I love, love,
love the background story behind
playwright-turned-filmmaker Tyler Perry’s career. At one point
in his life, Perry was a poor artist living out of his car in
Atlanta, struggling to survive. Somewhere in his ingenious mind,
he realized that he would be able to find success if he wrote
and directed theatre performances made for the untapped audience
that he himself belonged to: that comprised of Southern,
African-American Christians. After enduring several bumps in the
road, he did exactly that, and soon came to be worth millions.
Putting together plays that featured himself dressing in drag
onstage playing the very old and very black Madea, Perry
accomplished the miracle of selling tickets to a group of people
that advertisers had assumed would never come to see live
theatre. And he did the same thing at The Movies, where members
of his devout audience proved that they too could create
impressive box office numbers.

- **Data shown**:

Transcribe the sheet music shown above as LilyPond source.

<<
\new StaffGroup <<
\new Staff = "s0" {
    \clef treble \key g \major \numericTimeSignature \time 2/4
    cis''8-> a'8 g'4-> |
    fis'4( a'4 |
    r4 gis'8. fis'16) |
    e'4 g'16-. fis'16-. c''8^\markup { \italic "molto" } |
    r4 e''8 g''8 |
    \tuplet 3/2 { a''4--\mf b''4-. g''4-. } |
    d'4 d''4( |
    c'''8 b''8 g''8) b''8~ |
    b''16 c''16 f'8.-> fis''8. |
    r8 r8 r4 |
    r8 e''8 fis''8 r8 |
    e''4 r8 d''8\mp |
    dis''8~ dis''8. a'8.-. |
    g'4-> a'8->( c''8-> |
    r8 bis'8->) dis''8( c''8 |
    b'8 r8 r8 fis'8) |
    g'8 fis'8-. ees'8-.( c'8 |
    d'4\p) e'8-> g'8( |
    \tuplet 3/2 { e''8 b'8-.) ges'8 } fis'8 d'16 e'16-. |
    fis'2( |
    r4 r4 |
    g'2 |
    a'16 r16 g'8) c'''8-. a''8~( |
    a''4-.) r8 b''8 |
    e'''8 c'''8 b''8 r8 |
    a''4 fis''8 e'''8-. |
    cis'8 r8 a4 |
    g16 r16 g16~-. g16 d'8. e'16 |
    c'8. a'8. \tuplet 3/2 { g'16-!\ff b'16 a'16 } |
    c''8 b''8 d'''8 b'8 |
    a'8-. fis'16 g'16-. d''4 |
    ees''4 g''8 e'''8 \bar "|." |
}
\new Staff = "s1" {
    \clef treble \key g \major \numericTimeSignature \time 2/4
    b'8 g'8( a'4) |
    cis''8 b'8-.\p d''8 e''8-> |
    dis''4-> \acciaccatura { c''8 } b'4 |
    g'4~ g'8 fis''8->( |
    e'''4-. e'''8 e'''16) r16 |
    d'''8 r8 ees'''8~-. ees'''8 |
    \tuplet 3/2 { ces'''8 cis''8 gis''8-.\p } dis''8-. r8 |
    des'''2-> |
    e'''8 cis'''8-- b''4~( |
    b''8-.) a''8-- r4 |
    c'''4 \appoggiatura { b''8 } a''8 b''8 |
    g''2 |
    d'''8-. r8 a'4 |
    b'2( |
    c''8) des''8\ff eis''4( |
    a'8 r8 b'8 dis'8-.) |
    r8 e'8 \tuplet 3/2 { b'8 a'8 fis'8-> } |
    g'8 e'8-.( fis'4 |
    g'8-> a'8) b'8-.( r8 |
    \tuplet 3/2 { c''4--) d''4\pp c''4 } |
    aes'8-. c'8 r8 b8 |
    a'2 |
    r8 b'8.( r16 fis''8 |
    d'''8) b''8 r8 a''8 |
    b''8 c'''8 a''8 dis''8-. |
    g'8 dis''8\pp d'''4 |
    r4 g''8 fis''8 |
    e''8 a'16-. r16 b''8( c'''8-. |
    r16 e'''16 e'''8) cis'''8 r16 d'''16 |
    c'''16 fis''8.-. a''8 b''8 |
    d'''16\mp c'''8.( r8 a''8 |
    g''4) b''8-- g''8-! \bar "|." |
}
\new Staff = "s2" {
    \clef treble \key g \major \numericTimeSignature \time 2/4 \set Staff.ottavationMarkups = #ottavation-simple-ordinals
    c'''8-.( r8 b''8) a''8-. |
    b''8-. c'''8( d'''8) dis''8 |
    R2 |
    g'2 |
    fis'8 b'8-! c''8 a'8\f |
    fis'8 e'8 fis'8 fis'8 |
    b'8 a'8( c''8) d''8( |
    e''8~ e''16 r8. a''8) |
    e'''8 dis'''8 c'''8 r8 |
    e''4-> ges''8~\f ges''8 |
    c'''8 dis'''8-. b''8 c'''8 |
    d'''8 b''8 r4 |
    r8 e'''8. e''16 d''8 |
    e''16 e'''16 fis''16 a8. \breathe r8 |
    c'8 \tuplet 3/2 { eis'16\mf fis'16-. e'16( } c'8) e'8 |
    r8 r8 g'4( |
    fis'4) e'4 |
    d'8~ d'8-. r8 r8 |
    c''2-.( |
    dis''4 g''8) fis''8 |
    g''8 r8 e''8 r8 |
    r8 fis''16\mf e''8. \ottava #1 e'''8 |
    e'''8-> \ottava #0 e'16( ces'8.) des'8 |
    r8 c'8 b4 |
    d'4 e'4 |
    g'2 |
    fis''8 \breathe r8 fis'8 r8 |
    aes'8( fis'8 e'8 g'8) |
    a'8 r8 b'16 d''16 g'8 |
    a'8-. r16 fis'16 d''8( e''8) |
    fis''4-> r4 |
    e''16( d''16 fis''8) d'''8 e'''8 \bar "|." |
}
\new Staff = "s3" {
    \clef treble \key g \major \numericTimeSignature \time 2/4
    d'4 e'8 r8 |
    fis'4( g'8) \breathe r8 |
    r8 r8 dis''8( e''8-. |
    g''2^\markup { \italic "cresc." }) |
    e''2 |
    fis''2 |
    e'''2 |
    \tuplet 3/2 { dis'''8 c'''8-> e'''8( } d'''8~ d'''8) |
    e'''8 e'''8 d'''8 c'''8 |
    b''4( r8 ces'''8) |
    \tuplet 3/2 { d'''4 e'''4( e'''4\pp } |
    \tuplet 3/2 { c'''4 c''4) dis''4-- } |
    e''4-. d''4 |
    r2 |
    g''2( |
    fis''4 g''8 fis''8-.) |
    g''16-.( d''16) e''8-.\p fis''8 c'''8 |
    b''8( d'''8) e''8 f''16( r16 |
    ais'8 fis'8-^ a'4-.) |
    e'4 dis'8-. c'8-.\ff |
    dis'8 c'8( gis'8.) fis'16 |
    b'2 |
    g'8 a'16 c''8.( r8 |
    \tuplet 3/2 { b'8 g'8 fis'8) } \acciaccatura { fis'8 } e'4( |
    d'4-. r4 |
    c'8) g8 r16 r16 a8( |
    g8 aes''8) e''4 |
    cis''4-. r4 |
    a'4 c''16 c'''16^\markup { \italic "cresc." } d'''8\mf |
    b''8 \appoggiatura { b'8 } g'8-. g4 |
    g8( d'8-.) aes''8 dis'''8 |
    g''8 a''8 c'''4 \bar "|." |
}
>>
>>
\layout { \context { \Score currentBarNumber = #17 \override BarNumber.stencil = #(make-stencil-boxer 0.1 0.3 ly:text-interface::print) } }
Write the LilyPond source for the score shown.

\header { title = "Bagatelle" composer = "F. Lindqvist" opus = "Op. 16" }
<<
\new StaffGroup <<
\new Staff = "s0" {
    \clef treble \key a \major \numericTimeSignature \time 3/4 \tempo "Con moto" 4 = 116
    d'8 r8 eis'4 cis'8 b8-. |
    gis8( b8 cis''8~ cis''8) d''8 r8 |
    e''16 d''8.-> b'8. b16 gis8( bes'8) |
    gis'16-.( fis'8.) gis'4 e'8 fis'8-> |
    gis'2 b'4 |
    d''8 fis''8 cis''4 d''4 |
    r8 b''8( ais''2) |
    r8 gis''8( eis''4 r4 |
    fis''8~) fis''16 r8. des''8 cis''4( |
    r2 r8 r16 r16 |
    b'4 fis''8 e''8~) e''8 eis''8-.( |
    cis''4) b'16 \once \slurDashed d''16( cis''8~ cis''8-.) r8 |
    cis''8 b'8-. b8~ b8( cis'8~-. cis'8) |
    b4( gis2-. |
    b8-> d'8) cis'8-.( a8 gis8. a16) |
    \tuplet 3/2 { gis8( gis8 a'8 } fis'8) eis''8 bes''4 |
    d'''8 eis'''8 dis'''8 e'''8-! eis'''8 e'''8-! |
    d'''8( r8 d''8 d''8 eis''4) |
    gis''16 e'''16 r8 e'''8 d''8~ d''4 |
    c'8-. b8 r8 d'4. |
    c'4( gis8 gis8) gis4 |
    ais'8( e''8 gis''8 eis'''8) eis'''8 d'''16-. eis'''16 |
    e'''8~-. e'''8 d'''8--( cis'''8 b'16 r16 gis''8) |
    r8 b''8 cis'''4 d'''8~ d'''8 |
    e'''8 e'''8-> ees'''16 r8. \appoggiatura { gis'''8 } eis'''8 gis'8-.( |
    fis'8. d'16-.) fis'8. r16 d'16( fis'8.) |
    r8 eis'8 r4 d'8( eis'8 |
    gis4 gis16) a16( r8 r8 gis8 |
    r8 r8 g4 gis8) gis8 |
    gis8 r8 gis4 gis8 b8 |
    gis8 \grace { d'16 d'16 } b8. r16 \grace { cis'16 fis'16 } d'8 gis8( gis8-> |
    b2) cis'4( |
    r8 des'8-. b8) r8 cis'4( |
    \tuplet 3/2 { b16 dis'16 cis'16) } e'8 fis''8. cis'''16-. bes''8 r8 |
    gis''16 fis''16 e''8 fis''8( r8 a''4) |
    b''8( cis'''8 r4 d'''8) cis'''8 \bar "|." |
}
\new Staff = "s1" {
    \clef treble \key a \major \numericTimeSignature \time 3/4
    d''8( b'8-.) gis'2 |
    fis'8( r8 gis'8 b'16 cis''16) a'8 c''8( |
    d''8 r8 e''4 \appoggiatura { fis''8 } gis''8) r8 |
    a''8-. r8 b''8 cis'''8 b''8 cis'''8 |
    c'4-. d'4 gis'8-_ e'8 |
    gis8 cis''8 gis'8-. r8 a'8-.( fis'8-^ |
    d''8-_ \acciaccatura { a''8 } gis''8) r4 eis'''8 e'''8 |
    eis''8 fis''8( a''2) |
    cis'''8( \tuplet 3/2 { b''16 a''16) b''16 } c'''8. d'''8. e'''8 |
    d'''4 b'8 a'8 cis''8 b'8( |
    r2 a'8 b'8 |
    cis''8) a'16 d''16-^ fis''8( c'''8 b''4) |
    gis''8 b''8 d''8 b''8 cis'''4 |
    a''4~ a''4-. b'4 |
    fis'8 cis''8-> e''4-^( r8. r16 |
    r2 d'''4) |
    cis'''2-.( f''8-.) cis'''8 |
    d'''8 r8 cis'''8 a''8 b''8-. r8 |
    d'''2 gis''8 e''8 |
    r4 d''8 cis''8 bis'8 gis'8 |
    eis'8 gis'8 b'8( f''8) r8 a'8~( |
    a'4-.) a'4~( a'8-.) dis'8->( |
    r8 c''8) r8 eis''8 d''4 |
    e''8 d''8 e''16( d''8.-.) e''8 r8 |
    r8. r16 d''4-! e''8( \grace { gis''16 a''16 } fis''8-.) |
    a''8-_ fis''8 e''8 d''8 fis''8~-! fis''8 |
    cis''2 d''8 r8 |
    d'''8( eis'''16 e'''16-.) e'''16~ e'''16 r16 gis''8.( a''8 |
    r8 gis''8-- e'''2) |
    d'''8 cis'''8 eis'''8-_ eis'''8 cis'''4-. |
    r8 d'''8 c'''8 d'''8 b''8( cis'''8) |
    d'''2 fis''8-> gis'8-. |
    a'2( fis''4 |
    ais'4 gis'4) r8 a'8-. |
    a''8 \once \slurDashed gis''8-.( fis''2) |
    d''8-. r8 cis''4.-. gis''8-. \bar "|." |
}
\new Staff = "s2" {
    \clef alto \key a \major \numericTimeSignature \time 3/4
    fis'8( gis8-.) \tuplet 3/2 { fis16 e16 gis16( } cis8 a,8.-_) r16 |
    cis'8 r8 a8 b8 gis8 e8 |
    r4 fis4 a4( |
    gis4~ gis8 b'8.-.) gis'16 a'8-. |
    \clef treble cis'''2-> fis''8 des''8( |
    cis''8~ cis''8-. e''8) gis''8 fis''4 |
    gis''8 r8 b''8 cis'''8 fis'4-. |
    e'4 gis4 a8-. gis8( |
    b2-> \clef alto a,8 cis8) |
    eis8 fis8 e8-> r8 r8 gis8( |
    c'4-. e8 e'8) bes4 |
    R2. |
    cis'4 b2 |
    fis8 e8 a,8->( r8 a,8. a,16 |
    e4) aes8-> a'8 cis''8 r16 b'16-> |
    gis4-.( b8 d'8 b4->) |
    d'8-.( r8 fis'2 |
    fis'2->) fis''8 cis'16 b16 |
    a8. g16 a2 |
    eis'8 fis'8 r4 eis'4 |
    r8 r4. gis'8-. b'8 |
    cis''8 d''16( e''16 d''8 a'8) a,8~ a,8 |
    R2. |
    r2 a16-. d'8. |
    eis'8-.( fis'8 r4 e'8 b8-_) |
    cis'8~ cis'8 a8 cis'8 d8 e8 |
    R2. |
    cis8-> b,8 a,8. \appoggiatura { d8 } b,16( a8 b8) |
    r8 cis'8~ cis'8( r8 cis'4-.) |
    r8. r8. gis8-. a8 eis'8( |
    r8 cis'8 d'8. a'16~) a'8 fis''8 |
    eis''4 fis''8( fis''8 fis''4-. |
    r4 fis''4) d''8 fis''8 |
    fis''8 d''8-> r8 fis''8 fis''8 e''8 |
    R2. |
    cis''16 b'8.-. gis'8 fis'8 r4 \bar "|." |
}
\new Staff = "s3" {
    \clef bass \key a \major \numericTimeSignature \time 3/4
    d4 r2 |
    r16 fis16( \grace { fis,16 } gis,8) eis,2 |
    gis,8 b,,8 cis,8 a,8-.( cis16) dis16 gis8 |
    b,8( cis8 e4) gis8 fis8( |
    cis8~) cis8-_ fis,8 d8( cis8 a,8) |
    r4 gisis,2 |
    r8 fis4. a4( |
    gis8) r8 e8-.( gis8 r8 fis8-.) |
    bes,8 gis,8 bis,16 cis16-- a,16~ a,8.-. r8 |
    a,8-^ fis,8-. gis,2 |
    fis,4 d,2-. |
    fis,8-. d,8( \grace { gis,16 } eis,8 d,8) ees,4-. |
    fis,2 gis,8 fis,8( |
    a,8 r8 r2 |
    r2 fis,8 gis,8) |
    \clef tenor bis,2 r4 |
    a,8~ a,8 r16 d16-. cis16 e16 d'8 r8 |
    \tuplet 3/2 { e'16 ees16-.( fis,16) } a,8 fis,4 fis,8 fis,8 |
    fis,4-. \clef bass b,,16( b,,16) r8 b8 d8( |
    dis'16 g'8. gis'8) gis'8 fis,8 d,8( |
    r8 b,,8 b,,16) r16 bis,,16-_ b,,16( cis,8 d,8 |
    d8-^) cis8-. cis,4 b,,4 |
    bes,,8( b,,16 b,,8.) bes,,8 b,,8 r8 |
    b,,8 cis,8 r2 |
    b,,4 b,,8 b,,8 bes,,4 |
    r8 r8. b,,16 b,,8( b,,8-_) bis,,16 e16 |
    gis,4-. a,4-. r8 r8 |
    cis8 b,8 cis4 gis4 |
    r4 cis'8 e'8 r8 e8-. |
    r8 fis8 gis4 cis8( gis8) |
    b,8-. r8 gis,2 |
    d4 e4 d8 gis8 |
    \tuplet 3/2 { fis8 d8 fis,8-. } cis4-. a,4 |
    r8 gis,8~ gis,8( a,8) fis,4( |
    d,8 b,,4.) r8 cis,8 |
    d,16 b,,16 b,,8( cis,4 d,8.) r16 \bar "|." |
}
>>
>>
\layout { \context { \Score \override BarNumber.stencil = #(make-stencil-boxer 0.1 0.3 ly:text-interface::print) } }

- **To do**:
- 1) List the three descriptive words the Tyler Perry passage uses for the audience Perry himself belonged to.
- 2) Please copy the Tyler Perry passage word for word, beginning at "Putting together plays" and stopping after "box office numbers.".
Work only from the Tyler Perry passage, not the lines.

- **Exercise answers**:
- 1) Southern, African-American, Christians

- 2)
Putting together plays that featured himself dressing in drag
onstage playing the very old and very black Madea, Perry
accomplished the miracle of selling tickets to a group of people
that advertisers had assumed would never come to see live
theatre. And he did the same thing at The Movies, where members
of his devout audience proved that they too could create
impressive box office numbers.